MARTA SANZ
Hace ya algunos meses leí un artículo de José Ángel Mañas, Bestsellerizarse o morir, con el que estoy vitalmente en sintonía. Comparto la percepción de la realidad, quizás también la experiencia del escritor, pero me gustaría introducir un matiz porque quienes nos dedicamos a la escritura, y muy en particular los narradores, hemos de asumir parte de la responsabilidad de este lamentable estado de la cuestión.
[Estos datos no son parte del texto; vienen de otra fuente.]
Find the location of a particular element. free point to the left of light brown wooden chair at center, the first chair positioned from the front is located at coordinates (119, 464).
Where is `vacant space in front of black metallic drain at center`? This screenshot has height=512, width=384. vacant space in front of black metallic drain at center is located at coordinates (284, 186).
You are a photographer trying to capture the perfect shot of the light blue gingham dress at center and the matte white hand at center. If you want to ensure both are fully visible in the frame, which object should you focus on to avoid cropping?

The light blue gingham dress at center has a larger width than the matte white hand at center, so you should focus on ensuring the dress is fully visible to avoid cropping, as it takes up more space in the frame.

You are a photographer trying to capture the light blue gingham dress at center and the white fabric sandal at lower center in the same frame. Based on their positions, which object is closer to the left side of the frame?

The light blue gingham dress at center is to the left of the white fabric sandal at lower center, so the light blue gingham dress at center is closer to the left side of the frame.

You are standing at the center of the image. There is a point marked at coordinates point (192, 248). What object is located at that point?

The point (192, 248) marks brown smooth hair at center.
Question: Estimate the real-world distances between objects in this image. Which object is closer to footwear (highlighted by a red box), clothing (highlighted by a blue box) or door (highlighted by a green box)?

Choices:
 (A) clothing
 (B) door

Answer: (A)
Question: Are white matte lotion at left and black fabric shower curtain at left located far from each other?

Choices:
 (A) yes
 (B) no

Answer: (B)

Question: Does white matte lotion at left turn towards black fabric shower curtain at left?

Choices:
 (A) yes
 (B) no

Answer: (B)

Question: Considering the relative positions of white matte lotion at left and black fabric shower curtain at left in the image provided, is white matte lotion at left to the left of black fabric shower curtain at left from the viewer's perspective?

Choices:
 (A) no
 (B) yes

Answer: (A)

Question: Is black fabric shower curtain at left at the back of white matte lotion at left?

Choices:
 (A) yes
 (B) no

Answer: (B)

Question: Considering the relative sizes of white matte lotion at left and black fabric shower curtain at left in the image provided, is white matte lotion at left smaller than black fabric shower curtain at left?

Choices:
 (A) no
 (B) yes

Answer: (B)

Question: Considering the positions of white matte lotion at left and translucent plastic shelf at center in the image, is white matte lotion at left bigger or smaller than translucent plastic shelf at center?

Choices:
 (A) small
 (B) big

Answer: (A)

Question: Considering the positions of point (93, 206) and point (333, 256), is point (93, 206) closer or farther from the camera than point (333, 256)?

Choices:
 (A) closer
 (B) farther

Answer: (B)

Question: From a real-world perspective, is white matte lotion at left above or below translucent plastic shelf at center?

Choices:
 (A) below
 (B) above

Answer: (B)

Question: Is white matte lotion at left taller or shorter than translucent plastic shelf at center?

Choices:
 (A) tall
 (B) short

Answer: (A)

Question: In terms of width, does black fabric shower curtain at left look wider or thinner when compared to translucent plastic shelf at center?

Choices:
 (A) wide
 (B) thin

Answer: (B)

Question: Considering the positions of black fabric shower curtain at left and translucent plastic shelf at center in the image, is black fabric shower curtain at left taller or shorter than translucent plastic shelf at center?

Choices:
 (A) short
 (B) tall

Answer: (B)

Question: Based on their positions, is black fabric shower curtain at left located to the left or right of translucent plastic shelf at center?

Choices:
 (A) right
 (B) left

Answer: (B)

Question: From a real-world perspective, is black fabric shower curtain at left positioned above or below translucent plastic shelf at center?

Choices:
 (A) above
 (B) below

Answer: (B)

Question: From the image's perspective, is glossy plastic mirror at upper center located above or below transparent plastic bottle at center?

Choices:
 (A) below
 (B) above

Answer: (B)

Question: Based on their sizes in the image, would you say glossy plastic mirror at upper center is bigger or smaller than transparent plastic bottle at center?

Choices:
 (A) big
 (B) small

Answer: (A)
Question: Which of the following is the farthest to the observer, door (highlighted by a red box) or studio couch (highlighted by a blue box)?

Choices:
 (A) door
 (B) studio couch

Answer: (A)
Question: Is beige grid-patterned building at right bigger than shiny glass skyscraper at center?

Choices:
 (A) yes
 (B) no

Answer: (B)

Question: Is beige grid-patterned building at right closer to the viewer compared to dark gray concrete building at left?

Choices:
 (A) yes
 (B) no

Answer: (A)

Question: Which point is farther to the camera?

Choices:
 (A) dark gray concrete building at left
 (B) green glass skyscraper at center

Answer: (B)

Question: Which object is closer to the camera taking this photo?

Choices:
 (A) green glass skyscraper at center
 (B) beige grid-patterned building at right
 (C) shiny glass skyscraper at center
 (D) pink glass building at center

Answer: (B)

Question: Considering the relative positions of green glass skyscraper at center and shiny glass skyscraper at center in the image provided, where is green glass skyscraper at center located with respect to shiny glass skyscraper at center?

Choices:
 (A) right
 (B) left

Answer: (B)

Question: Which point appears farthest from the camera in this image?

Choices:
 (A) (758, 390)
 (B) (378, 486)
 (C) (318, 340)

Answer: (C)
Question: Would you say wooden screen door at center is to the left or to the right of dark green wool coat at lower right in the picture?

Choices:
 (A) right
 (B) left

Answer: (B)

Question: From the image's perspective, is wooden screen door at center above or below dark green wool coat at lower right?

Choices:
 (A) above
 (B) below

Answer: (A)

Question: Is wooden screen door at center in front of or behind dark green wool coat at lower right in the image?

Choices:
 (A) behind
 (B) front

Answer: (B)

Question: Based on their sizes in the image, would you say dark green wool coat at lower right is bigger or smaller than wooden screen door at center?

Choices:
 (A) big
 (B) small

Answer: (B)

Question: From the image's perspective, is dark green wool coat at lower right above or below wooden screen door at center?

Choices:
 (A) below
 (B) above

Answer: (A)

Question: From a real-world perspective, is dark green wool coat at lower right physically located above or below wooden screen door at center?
Una de las claves se encuentra en la palabra aburrimiento. Los escritores nos permitimos decir que Cervantes, Musil, Sartre o Lenz son aburridos y de estos juicios de valor se derivan algunos efectos inmediatos. El primero consiste en desvelar nuestra actitud como lectores: andamos buscando en el texto literario algo que se despega sustancialmente de lo que a menudo pretendemos contar, de la íntima pulsión que nos mueve a tomar la palabra y que no siempre se relaciona con la acepción blanda de la cultura como espectáculo de entretenimiento. Existe una distancia a veces insalvable entre nuestro comportamiento como consumidores culturales y nuestro comportamiento como creadores. Por otro lado, el aburrimiento es una sensación subjetiva y culturalmente condicionada; el aburrimiento ante ciertas propuestas es el resultado tanto de la educación recibida, como de la que uno mismo esté dispuesto a darse; el gusto no es sólo espontáneo, sino que también se educa y, para cierto receptor, la reiteración estructural de los culebrones, el almíbar de las comedias románticas o la vertiginosidad del manga japonés son mucho más soporíferos que Ulises de Joyce. Con nuestras declaraciones, lánguidamente iconoclastas y espuriamente despojadas de pudor, perpetuamos un concepto reduccionista de la literatura –de la narrativa– en el que ésta sólo es un pretexto para rellenar los huecos de un tiempo libre del que, por cierto, muchos no disfrutan y en el que borrar la insatisfacción. La literatura es un anestésico –que no un antídoto, que no la puntada para coser el párpado a la ceja y mantener abiertos los ojos– contra tiempos venosos de guerra, esclavismo, anorexia, falta de expectativas, insensibilidad, brutalidad doméstica y policial, neoconservadurismo, hipotecas, precariedad y homeless.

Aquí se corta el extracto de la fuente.